Stated goal 1. Copy the listing word for word, everything from its first line down to the line containing "picture [89, 603, 877, 1107]", with both of those lines included.

--- START Text shown ---

Since weight of the beam is not given, let us assume weight of beam is negligible compare to the applied forces.

Applied forces F and P are resolved into horizontal and vertical components as shown in figure.

From the given slope of applied force F , Horizontal componenet of F and vertical componenet of F are given as

F sinα = 400 × 0.8 = 320 N

F cosα = 400 × 0.6 = 240 N

From the given slope of applied force P , Horizontal componenet of P and vertical componenet of P are given as

P sinβ = 210 × (12/13) ≈ 194 N

P cosβ = 210 × (5/13) ≈ 81 N

At pin joint A , we have reaction forces A_x and A_y as shown in figure .

At roller support B , We have reaction force B_y as shown in figure.

--- END Text shown ---
--- START Task inputs ---

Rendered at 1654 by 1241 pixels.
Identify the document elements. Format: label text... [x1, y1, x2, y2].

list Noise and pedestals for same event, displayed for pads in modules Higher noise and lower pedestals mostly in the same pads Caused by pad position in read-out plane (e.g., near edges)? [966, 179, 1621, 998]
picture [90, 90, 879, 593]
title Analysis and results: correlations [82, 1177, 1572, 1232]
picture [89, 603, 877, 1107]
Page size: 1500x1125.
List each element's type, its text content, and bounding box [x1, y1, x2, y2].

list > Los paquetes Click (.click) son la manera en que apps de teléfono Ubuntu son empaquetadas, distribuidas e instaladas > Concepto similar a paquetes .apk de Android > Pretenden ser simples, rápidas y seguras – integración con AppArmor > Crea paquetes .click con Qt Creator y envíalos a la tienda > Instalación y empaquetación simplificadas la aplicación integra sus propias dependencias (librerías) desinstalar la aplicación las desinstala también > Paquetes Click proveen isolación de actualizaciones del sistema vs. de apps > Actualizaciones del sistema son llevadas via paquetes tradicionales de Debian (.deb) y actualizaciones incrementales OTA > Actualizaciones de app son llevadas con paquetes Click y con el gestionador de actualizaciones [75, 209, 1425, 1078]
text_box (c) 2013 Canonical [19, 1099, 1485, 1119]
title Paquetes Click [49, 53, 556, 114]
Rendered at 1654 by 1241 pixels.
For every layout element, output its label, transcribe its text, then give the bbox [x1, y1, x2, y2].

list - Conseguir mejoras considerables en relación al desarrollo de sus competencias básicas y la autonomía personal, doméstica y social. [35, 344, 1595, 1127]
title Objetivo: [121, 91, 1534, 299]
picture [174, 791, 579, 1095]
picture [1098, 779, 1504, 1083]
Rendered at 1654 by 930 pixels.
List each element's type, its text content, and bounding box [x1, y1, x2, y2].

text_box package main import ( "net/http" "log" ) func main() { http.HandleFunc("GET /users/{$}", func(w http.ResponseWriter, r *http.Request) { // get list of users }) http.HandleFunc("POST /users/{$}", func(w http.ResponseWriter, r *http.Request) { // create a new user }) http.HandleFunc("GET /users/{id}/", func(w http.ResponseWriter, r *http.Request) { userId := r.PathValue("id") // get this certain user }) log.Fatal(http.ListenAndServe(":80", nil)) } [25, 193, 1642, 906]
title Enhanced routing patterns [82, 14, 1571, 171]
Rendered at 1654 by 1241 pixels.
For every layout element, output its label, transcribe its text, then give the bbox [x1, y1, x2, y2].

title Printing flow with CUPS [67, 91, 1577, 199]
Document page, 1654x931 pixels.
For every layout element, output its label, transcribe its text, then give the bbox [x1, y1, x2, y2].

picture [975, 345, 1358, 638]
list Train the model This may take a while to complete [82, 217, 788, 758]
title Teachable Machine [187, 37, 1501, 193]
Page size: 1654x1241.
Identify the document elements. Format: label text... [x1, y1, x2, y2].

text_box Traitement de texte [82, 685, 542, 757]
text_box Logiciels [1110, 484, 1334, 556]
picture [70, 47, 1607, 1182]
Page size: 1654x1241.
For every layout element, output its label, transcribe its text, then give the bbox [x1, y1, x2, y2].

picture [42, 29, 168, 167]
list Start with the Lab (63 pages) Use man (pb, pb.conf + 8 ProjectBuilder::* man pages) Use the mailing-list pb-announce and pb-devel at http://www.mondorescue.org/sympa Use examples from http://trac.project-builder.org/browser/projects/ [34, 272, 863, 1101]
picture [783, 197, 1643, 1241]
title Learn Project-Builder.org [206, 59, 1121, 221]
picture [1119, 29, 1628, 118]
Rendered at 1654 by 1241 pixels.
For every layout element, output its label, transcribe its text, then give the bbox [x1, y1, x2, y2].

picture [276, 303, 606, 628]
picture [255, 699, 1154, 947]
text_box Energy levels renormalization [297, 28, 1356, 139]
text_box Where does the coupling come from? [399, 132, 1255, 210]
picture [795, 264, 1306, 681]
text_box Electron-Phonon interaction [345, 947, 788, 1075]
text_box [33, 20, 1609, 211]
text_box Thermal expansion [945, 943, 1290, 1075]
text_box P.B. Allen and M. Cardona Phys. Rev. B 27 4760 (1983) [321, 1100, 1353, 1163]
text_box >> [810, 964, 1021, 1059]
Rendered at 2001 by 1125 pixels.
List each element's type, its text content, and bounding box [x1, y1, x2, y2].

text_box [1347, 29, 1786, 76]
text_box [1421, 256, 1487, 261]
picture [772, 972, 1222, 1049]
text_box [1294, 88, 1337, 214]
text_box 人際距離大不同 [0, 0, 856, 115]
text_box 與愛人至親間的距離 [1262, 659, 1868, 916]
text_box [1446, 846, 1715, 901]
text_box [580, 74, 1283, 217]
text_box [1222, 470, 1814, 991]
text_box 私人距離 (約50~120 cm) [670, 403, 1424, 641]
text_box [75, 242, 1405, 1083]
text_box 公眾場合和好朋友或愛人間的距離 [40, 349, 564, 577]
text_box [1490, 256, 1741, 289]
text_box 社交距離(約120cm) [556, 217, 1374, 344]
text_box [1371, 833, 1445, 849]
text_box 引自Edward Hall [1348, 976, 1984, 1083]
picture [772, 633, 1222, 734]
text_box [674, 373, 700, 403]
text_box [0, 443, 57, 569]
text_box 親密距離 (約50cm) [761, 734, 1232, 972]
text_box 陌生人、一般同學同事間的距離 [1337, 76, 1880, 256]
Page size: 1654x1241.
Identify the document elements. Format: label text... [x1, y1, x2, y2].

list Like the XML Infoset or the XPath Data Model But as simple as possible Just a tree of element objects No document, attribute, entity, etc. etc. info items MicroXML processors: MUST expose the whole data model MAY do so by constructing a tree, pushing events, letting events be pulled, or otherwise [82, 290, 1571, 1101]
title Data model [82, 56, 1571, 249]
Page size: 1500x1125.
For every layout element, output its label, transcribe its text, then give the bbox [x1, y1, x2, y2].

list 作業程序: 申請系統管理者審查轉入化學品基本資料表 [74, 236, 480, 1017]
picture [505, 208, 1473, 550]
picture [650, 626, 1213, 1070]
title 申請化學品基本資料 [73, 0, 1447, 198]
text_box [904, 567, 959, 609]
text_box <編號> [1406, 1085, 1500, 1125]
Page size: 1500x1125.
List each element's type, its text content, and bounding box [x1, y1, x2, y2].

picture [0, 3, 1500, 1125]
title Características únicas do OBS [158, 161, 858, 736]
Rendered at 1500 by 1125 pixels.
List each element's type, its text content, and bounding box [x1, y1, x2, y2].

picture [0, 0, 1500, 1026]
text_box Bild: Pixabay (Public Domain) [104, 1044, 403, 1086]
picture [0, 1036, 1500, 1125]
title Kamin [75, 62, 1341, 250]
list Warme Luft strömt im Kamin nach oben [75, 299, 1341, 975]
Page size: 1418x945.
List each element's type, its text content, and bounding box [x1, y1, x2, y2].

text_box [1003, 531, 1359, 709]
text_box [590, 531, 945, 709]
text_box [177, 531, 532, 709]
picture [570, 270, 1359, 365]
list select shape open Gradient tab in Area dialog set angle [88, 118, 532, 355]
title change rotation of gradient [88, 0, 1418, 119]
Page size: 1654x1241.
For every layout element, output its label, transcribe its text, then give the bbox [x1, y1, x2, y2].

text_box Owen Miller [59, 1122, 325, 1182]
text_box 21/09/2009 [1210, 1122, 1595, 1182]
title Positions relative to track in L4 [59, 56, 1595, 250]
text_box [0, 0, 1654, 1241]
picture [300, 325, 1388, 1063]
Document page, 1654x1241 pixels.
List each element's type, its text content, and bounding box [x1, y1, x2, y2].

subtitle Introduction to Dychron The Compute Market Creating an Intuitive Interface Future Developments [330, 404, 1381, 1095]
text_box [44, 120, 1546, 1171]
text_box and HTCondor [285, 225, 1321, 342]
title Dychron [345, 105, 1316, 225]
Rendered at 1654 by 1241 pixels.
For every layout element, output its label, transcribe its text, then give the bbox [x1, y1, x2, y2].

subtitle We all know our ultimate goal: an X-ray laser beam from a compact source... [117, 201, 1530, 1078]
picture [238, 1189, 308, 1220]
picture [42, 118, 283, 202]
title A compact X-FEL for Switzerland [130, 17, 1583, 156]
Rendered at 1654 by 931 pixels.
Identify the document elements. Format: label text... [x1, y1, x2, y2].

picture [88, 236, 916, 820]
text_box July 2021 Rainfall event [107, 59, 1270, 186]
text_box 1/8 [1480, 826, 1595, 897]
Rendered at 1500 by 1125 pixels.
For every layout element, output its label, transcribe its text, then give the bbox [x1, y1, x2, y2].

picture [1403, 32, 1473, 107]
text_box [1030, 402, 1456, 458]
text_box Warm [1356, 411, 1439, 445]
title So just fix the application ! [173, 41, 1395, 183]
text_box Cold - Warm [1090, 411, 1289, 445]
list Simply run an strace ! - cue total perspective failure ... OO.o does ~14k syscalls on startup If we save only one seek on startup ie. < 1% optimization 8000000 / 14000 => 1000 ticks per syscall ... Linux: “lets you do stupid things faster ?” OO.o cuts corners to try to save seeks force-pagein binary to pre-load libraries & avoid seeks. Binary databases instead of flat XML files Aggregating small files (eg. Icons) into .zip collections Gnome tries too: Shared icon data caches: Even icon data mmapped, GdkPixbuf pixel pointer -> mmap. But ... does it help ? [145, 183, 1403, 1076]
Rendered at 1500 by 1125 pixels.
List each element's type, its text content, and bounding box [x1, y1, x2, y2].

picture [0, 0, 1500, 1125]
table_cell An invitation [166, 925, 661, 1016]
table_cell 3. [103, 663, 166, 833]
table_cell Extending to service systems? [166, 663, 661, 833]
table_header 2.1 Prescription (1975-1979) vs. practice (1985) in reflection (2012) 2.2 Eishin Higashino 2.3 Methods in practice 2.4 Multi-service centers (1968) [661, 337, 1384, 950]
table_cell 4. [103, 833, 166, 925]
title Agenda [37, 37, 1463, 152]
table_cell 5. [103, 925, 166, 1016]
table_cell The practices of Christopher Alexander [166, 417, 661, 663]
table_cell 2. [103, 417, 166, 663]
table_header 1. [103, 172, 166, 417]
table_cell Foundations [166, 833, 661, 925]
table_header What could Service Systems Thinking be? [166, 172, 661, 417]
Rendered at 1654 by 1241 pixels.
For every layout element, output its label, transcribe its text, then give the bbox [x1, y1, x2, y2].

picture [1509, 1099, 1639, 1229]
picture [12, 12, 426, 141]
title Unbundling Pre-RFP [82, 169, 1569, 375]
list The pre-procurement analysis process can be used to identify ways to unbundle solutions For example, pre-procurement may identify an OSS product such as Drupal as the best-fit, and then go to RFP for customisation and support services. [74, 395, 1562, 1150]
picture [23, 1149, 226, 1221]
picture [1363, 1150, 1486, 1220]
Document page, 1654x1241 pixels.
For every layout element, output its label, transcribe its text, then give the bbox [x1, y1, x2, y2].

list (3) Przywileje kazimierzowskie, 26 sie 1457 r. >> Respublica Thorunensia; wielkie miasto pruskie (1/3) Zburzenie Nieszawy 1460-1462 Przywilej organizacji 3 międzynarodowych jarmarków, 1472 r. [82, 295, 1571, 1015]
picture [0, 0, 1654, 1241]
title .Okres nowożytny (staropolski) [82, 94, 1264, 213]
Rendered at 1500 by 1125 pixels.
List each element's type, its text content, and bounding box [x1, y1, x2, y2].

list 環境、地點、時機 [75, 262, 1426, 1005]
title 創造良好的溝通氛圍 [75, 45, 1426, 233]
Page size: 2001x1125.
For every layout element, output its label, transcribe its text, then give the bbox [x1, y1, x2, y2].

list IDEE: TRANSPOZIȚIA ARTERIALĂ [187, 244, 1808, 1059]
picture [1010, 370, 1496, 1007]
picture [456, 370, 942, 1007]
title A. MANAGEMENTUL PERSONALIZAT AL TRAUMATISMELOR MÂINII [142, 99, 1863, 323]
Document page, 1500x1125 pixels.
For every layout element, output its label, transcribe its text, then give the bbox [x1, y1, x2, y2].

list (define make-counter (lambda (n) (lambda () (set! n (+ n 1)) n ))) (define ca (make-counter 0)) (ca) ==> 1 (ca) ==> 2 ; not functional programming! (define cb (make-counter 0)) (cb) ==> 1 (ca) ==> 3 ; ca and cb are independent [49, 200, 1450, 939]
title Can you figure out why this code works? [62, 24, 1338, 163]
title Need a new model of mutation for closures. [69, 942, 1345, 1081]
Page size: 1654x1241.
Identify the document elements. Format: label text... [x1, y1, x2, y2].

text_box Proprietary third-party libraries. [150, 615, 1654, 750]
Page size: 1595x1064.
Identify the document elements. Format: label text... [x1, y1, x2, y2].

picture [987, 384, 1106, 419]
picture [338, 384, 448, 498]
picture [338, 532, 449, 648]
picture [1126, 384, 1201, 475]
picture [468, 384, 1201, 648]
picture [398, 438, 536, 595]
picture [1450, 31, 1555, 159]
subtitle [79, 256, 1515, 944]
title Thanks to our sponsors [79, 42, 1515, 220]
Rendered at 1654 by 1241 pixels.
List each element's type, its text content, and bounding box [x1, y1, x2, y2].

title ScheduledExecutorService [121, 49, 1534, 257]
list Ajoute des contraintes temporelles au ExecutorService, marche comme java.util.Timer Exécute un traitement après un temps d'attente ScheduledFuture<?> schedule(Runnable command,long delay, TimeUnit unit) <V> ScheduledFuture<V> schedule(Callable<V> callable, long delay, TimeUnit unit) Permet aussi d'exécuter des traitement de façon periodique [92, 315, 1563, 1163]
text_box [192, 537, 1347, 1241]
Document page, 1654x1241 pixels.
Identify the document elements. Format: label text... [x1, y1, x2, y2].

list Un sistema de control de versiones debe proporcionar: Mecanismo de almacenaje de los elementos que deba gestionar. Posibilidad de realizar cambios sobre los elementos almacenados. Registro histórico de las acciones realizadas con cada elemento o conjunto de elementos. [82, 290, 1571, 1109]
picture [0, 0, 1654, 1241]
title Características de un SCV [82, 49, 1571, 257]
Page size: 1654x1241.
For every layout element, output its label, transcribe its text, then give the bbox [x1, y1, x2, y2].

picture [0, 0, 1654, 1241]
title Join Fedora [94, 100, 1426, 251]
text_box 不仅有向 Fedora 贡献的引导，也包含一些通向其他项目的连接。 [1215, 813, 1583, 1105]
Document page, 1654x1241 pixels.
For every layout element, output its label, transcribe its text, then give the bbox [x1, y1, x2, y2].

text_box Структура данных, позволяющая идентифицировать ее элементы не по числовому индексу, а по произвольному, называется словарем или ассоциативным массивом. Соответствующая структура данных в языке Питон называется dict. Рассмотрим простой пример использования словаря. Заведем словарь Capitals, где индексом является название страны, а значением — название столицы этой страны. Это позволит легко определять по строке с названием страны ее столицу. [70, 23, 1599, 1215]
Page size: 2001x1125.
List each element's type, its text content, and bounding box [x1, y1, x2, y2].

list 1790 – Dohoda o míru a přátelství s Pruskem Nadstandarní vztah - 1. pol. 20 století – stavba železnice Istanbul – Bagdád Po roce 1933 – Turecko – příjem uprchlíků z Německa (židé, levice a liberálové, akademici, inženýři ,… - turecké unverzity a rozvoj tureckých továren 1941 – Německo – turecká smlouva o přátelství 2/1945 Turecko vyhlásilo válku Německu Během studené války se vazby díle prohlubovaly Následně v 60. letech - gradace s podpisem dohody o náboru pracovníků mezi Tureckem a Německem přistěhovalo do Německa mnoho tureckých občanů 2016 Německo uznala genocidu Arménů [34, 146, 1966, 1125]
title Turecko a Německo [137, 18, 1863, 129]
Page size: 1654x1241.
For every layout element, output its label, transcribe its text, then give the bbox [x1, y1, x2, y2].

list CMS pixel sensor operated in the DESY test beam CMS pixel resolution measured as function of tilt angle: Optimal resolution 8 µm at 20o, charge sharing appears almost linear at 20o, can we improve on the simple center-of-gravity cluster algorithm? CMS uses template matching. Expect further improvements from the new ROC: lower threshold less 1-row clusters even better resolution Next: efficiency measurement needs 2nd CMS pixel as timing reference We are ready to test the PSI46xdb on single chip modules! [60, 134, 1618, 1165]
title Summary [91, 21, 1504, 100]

--- END Task inputs ---

Stated goal 2. Continue the beam force analysis from where it stops.

Response 1.
Rendered at 1654 by 1241 pixels.
Identify the document elements. Format: label text... [x1, y1, x2, y2].

list Noise and pedestals for same event, displayed for pads in modules Higher noise and lower pedestals mostly in the same pads Caused by pad position in read-out plane (e.g., near edges)? [966, 179, 1621, 998]
picture [90, 90, 879, 593]
title Analysis and results: correlations [82, 1177, 1572, 1232]
picture [89, 603, 877, 1107]

Response 2.
At Equilibrium , sum of Horizontal forces is zero. Hence we get ,

F sinα = A_x + P sinβ , Hence we get, A_x = F sinα - P sinβ = ( 320 -194 ) N = 126 N

At Equilibrium , sum of vertical forces is zero. Hence we get ,

A_y+ B_y = F cosα + P cosβ = ( 240 + 81 ) N = 321 N .................................(1)

At equilibrium , sum of clockwise moment equals sum of counterclockwise moments.

Let us take moment of forces about left most edge of beam, then we get

4 A_y + 10 B_y = 8 × P cosβ = 8 × 81 = 646 N m .................................(2)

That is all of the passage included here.